[Edit difference data]
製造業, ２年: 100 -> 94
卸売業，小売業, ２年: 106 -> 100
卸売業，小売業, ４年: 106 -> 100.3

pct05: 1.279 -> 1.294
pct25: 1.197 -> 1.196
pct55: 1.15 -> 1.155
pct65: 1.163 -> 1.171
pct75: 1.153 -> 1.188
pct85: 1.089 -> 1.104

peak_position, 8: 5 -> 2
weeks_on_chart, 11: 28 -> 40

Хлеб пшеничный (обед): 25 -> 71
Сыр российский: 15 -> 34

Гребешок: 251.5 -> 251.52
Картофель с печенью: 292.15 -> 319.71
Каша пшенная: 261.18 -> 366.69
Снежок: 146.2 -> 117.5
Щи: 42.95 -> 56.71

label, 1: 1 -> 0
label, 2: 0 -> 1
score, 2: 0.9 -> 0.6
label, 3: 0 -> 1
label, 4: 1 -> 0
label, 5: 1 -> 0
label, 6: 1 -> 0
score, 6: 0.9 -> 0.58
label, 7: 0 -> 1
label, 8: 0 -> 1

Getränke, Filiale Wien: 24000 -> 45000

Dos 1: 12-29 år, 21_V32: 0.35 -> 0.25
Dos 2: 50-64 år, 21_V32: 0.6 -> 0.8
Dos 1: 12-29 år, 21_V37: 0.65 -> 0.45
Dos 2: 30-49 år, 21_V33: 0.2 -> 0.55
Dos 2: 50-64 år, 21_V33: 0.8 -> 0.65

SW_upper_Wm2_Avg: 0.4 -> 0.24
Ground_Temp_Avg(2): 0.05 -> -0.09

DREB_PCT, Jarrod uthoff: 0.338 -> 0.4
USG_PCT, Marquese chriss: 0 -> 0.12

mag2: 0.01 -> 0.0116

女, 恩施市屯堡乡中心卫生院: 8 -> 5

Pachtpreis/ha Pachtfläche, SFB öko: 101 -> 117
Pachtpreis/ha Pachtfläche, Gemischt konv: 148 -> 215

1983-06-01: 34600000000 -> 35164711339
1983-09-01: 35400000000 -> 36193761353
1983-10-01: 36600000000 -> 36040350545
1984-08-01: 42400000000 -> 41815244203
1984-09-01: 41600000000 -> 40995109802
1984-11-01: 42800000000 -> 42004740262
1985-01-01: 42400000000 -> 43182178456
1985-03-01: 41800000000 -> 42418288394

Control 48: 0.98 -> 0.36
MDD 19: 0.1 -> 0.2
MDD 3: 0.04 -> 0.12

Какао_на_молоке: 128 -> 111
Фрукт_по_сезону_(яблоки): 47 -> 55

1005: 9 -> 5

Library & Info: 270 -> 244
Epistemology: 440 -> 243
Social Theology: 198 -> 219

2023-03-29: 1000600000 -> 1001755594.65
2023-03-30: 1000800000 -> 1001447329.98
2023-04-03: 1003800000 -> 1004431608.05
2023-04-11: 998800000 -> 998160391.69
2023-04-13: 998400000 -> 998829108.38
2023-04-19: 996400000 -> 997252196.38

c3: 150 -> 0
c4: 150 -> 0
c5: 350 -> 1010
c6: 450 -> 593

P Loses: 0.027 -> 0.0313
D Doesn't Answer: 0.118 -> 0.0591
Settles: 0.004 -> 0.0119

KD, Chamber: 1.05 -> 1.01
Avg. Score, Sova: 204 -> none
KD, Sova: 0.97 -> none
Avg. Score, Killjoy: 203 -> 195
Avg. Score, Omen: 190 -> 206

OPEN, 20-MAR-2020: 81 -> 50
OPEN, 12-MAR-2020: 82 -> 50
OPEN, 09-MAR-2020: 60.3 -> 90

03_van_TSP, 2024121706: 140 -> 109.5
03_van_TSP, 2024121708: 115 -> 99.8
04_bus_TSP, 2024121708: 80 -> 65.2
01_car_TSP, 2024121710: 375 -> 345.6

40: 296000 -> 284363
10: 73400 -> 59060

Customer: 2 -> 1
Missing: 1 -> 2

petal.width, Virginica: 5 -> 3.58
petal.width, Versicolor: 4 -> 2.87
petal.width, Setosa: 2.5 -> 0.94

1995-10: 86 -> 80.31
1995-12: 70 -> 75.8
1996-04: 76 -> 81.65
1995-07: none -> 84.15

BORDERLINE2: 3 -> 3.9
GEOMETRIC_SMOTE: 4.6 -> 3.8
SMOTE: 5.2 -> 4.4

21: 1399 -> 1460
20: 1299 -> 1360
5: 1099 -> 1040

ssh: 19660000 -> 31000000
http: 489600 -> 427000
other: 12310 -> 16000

* _Brief_: With no line skipped, copy the entries exactly as written.

* _Expected answer_:
製造業, ２年: 100 -> 94
卸売業，小売業, ２年: 106 -> 100
卸売業，小売業, ４年: 106 -> 100.3

pct05: 1.279 -> 1.294
pct25: 1.197 -> 1.196
pct55: 1.15 -> 1.155
pct65: 1.163 -> 1.171
pct75: 1.153 -> 1.188
pct85: 1.089 -> 1.104

peak_position, 8: 5 -> 2
weeks_on_chart, 11: 28 -> 40

Хлеб пшеничный (обед): 25 -> 71
Сыр российский: 15 -> 34

Гребешок: 251.5 -> 251.52
Картофель с печенью: 292.15 -> 319.71
Каша пшенная: 261.18 -> 366.69
Снежок: 146.2 -> 117.5
Щи: 42.95 -> 56.71

label, 1: 1 -> 0
label, 2: 0 -> 1
score, 2: 0.9 -> 0.6
label, 3: 0 -> 1
label, 4: 1 -> 0
label, 5: 1 -> 0
label, 6: 1 -> 0
score, 6: 0.9 -> 0.58
label, 7: 0 -> 1
label, 8: 0 -> 1

Getränke, Filiale Wien: 24000 -> 45000

Dos 1: 12-29 år, 21_V32: 0.35 -> 0.25
Dos 2: 50-64 år, 21_V32: 0.6 -> 0.8
Dos 1: 12-29 år, 21_V37: 0.65 -> 0.45
Dos 2: 30-49 år, 21_V33: 0.2 -> 0.55
Dos 2: 50-64 år, 21_V33: 0.8 -> 0.65

SW_upper_Wm2_Avg: 0.4 -> 0.24
Ground_Temp_Avg(2): 0.05 -> -0.09

DREB_PCT, Jarrod uthoff: 0.338 -> 0.4
USG_PCT, Marquese chriss: 0 -> 0.12

mag2: 0.01 -> 0.0116

女, 恩施市屯堡乡中心卫生院: 8 -> 5

Pachtpreis/ha Pachtfläche, SFB öko: 101 -> 117
Pachtpreis/ha Pachtfläche, Gemischt konv: 148 -> 215

1983-06-01: 34600000000 -> 35164711339
1983-09-01: 35400000000 -> 36193761353
1983-10-01: 36600000000 -> 36040350545
1984-08-01: 42400000000 -> 41815244203
1984-09-01: 41600000000 -> 40995109802
1984-11-01: 42800000000 -> 42004740262
1985-01-01: 42400000000 -> 43182178456
1985-03-01: 41800000000 -> 42418288394

Control 48: 0.98 -> 0.36
MDD 19: 0.1 -> 0.2
MDD 3: 0.04 -> 0.12

Какао_на_молоке: 128 -> 111
Фрукт_по_сезону_(яблоки): 47 -> 55

1005: 9 -> 5

Library & Info: 270 -> 244
Epistemology: 440 -> 243
Social Theology: 198 -> 219

2023-03-29: 1000600000 -> 1001755594.65
2023-03-30: 1000800000 -> 1001447329.98
2023-04-03: 1003800000 -> 1004431608.05
2023-04-11: 998800000 -> 998160391.69
2023-04-13: 998400000 -> 998829108.38
2023-04-19: 996400000 -> 997252196.38

c3: 150 -> 0
c4: 150 -> 0
c5: 350 -> 1010
c6: 450 -> 593

P Loses: 0.027 -> 0.0313
D Doesn't Answer: 0.118 -> 0.0591
Settles: 0.004 -> 0.0119

KD, Chamber: 1.05 -> 1.01
Avg. Score, Sova: 204 -> none
KD, Sova: 0.97 -> none
Avg. Score, Killjoy: 203 -> 195
Avg. Score, Omen: 190 -> 206

OPEN, 20-MAR-2020: 81 -> 50
OPEN, 12-MAR-2020: 82 -> 50
OPEN, 09-MAR-2020: 60.3 -> 90

03_van_TSP, 2024121706: 140 -> 109.5
03_van_TSP, 2024121708: 115 -> 99.8
04_bus_TSP, 2024121708: 80 -> 65.2
01_car_TSP, 2024121710: 375 -> 345.6

40: 296000 -> 284363
10: 73400 -> 59060

Customer: 2 -> 1
Missing: 1 -> 2

petal.width, Virginica: 5 -> 3.58
petal.width, Versicolor: 4 -> 2.87
petal.width, Setosa: 2.5 -> 0.94

1995-10: 86 -> 80.31
1995-12: 70 -> 75.8
1996-04: 76 -> 81.65
1995-07: none -> 84.15

BORDERLINE2: 3 -> 3.9
GEOMETRIC_SMOTE: 4.6 -> 3.8
SMOTE: 5.2 -> 4.4

21: 1399 -> 1460
20: 1299 -> 1360
5: 1099 -> 1040

ssh: 19660000 -> 31000000
http: 489600 -> 427000
other: 12310 -> 16000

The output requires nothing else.